### TASK TO COMPLETE
Word for word, set down the entries below.

### SUPPLIED INFORMATION
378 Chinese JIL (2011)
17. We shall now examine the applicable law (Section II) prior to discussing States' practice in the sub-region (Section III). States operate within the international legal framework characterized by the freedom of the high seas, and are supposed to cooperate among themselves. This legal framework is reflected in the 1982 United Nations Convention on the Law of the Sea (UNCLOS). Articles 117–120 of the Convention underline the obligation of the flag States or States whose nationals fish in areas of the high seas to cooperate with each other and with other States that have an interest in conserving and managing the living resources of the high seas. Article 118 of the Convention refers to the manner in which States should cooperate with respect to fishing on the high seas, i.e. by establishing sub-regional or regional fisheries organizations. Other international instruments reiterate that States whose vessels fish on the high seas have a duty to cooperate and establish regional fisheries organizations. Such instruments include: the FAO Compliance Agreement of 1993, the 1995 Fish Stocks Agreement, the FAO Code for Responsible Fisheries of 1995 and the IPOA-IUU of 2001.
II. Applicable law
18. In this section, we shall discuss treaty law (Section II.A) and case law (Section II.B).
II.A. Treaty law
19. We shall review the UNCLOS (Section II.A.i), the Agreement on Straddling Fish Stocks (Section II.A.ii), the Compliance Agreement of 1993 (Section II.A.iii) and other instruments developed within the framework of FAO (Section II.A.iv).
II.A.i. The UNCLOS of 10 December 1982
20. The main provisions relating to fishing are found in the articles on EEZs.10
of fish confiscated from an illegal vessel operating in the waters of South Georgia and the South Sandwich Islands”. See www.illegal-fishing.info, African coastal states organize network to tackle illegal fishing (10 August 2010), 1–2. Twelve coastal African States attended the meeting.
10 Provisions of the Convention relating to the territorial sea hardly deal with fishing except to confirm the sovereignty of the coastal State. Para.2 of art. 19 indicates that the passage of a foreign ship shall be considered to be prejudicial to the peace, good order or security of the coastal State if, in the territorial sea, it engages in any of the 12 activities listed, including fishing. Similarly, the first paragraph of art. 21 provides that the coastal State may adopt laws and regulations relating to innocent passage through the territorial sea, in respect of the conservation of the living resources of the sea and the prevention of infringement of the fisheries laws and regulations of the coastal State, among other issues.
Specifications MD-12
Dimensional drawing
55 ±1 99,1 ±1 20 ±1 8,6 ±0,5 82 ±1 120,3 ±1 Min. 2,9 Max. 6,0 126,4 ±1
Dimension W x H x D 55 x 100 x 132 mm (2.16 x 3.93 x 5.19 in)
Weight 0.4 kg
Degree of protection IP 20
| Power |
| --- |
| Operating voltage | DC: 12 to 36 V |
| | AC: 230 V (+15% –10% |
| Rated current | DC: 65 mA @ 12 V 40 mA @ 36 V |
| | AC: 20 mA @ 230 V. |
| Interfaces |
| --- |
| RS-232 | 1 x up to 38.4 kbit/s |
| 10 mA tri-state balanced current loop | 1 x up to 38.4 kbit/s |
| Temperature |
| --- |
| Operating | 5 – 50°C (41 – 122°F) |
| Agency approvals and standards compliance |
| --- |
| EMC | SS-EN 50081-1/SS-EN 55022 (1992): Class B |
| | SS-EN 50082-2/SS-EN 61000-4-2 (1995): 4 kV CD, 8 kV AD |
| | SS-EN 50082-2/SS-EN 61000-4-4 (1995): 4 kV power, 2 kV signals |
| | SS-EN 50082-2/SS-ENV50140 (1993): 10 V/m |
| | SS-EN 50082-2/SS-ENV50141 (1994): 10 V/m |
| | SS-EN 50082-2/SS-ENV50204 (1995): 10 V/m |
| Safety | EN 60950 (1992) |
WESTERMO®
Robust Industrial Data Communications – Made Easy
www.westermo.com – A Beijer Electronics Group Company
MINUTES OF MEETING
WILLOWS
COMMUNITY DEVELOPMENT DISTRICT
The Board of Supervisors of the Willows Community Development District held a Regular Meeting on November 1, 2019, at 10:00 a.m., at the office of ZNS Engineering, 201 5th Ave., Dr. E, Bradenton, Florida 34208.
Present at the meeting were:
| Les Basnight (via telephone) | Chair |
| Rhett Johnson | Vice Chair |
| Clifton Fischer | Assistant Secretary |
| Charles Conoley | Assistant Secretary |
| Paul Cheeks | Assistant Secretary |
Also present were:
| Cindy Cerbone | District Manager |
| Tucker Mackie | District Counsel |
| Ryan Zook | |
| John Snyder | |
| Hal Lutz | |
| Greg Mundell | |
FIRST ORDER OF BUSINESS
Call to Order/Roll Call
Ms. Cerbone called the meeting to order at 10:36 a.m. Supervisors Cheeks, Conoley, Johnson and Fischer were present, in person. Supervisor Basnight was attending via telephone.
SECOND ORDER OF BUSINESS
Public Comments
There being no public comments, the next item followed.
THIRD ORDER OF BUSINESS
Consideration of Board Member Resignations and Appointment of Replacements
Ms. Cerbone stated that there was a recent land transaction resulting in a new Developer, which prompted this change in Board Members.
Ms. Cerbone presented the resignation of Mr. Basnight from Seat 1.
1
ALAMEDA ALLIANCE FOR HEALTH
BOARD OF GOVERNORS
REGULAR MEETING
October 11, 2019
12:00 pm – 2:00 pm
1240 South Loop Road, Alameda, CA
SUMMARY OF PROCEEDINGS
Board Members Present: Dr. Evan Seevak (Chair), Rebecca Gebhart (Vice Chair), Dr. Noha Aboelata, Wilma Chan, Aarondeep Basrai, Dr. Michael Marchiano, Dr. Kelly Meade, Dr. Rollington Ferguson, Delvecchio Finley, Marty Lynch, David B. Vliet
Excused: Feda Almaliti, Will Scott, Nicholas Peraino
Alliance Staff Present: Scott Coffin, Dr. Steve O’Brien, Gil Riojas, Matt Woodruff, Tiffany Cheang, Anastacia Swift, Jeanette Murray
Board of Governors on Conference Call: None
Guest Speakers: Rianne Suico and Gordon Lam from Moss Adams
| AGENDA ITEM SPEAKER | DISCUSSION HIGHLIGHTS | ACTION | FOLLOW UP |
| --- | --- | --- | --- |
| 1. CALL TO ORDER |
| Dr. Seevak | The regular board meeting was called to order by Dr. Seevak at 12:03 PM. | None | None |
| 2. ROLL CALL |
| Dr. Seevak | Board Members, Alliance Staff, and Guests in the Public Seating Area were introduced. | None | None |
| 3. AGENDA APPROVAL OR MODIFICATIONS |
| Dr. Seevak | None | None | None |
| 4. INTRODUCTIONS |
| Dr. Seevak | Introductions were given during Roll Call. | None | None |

### SOLUTION
378 Chinese JIL (2011)
17. We shall now examine the applicable law (Section II) prior to discussing States' practice in the sub-region (Section III). States operate within the international legal framework characterized by the freedom of the high seas, and are supposed to cooperate among themselves. This legal framework is reflected in the 1982 United Nations Convention on the Law of the Sea (UNCLOS). Articles 117–120 of the Convention underline the obligation of the flag States or States whose nationals fish in areas of the high seas to cooperate with each other and with other States that have an interest in conserving and managing the living resources of the high seas. Article 118 of the Convention refers to the manner in which States should cooperate with respect to fishing on the high seas, i.e. by establishing sub-regional or regional fisheries organizations. Other international instruments reiterate that States whose vessels fish on the high seas have a duty to cooperate and establish regional fisheries organizations. Such instruments include: the FAO Compliance Agreement of 1993, the 1995 Fish Stocks Agreement, the FAO Code for Responsible Fisheries of 1995 and the IPOA-IUU of 2001.
II. Applicable law
18. In this section, we shall discuss treaty law (Section II.A) and case law (Section II.B).
II.A. Treaty law
19. We shall review the UNCLOS (Section II.A.i), the Agreement on Straddling Fish Stocks (Section II.A.ii), the Compliance Agreement of 1993 (Section II.A.iii) and other instruments developed within the framework of FAO (Section II.A.iv).
II.A.i. The UNCLOS of 10 December 1982
20. The main provisions relating to fishing are found in the articles on EEZs.10
of fish confiscated from an illegal vessel operating in the waters of South Georgia and the South Sandwich Islands”. See www.illegal-fishing.info, African coastal states organize network to tackle illegal fishing (10 August 2010), 1–2. Twelve coastal African States attended the meeting.
10 Provisions of the Convention relating to the territorial sea hardly deal with fishing except to confirm the sovereignty of the coastal State. Para.2 of art. 19 indicates that the passage of a foreign ship shall be considered to be prejudicial to the peace, good order or security of the coastal State if, in the territorial sea, it engages in any of the 12 activities listed, including fishing. Similarly, the first paragraph of art. 21 provides that the coastal State may adopt laws and regulations relating to innocent passage through the territorial sea, in respect of the conservation of the living resources of the sea and the prevention of infringement of the fisheries laws and regulations of the coastal State, among other issues.
Specifications MD-12
Dimensional drawing
55 ±1 99,1 ±1 20 ±1 8,6 ±0,5 82 ±1 120,3 ±1 Min. 2,9 Max. 6,0 126,4 ±1
Dimension W x H x D 55 x 100 x 132 mm (2.16 x 3.93 x 5.19 in)
Weight 0.4 kg
Degree of protection IP 20
| Power |
| --- |
| Operating voltage | DC: 12 to 36 V |
| | AC: 230 V (+15% –10% |
| Rated current | DC: 65 mA @ 12 V 40 mA @ 36 V |
| | AC: 20 mA @ 230 V. |
| Interfaces |
| --- |
| RS-232 | 1 x up to 38.4 kbit/s |
| 10 mA tri-state balanced current loop | 1 x up to 38.4 kbit/s |
| Temperature |
| --- |
| Operating | 5 – 50°C (41 – 122°F) |
| Agency approvals and standards compliance |
| --- |
| EMC | SS-EN 50081-1/SS-EN 55022 (1992): Class B |
| | SS-EN 50082-2/SS-EN 61000-4-2 (1995): 4 kV CD, 8 kV AD |
| | SS-EN 50082-2/SS-EN 61000-4-4 (1995): 4 kV power, 2 kV signals |
| | SS-EN 50082-2/SS-ENV50140 (1993): 10 V/m |
| | SS-EN 50082-2/SS-ENV50141 (1994): 10 V/m |
| | SS-EN 50082-2/SS-ENV50204 (1995): 10 V/m |
| Safety | EN 60950 (1992) |
WESTERMO®
Robust Industrial Data Communications – Made Easy
www.westermo.com – A Beijer Electronics Group Company
MINUTES OF MEETING
WILLOWS
COMMUNITY DEVELOPMENT DISTRICT
The Board of Supervisors of the Willows Community Development District held a Regular Meeting on November 1, 2019, at 10:00 a.m., at the office of ZNS Engineering, 201 5th Ave., Dr. E, Bradenton, Florida 34208.
Present at the meeting were:
| Les Basnight (via telephone) | Chair |
| Rhett Johnson | Vice Chair |
| Clifton Fischer | Assistant Secretary |
| Charles Conoley | Assistant Secretary |
| Paul Cheeks | Assistant Secretary |
Also present were:
| Cindy Cerbone | District Manager |
| Tucker Mackie | District Counsel |
| Ryan Zook | |
| John Snyder | |
| Hal Lutz | |
| Greg Mundell | |
FIRST ORDER OF BUSINESS
Call to Order/Roll Call
Ms. Cerbone called the meeting to order at 10:36 a.m. Supervisors Cheeks, Conoley, Johnson and Fischer were present, in person. Supervisor Basnight was attending via telephone.
SECOND ORDER OF BUSINESS
Public Comments
There being no public comments, the next item followed.
THIRD ORDER OF BUSINESS
Consideration of Board Member Resignations and Appointment of Replacements
Ms. Cerbone stated that there was a recent land transaction resulting in a new Developer, which prompted this change in Board Members.
Ms. Cerbone presented the resignation of Mr. Basnight from Seat 1.
1
ALAMEDA ALLIANCE FOR HEALTH
BOARD OF GOVERNORS
REGULAR MEETING
October 11, 2019
12:00 pm – 2:00 pm
1240 South Loop Road, Alameda, CA
SUMMARY OF PROCEEDINGS
Board Members Present: Dr. Evan Seevak (Chair), Rebecca Gebhart (Vice Chair), Dr. Noha Aboelata, Wilma Chan, Aarondeep Basrai, Dr. Michael Marchiano, Dr. Kelly Meade, Dr. Rollington Ferguson, Delvecchio Finley, Marty Lynch, David B. Vliet
Excused: Feda Almaliti, Will Scott, Nicholas Peraino
Alliance Staff Present: Scott Coffin, Dr. Steve O’Brien, Gil Riojas, Matt Woodruff, Tiffany Cheang, Anastacia Swift, Jeanette Murray
Board of Governors on Conference Call: None
Guest Speakers: Rianne Suico and Gordon Lam from Moss Adams
| AGENDA ITEM SPEAKER | DISCUSSION HIGHLIGHTS | ACTION | FOLLOW UP |
| --- | --- | --- | --- |
| 1. CALL TO ORDER |
| Dr. Seevak | The regular board meeting was called to order by Dr. Seevak at 12:03 PM. | None | None |
| 2. ROLL CALL |
| Dr. Seevak | Board Members, Alliance Staff, and Guests in the Public Seating Area were introduced. | None | None |
| 3. AGENDA APPROVAL OR MODIFICATIONS |
| Dr. Seevak | None | None | None |
| 4. INTRODUCTIONS |
| Dr. Seevak | Introductions were given during Roll Call. | None | None |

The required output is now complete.